LISTED RECORDS
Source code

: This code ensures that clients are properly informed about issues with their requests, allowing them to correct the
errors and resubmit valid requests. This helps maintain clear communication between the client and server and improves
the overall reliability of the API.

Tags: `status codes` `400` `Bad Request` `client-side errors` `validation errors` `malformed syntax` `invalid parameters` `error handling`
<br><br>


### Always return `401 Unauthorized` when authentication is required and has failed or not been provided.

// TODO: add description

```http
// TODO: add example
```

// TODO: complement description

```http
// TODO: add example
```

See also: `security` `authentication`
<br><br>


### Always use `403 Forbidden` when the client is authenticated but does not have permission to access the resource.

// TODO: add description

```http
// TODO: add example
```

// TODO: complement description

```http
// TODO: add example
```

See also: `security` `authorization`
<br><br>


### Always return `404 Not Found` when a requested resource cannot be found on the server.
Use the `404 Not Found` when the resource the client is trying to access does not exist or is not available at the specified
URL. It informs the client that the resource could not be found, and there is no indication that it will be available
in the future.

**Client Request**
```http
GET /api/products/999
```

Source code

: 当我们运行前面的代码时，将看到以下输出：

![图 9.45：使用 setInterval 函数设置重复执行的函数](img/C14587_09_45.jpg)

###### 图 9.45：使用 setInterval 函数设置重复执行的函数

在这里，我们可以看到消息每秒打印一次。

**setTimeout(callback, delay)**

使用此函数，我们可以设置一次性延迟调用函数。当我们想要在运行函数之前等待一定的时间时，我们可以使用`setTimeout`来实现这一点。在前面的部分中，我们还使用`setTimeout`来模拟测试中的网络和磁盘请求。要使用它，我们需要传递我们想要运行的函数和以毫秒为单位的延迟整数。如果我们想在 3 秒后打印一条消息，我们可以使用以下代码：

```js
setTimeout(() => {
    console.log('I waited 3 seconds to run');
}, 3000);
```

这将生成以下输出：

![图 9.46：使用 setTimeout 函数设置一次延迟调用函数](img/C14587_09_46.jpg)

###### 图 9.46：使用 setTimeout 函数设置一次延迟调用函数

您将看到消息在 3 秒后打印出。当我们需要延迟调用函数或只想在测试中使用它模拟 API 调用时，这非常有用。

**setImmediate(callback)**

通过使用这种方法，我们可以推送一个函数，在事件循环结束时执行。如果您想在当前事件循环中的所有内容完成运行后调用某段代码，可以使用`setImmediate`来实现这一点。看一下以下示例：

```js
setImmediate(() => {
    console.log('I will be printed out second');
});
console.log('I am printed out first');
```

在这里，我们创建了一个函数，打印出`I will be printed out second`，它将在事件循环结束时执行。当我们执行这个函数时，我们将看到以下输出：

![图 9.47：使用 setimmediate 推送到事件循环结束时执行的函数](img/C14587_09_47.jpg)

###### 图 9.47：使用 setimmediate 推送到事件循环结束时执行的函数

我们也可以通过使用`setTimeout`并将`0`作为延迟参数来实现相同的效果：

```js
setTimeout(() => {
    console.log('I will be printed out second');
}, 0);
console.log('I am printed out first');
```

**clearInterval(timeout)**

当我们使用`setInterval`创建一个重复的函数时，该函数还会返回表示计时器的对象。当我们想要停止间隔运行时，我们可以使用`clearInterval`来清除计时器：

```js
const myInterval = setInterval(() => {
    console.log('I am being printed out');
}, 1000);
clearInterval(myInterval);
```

WORK TO BE COMPLETED
The answer should consist only of the number of lines above in which "does" appears.

EXERCISE OUTPUT
2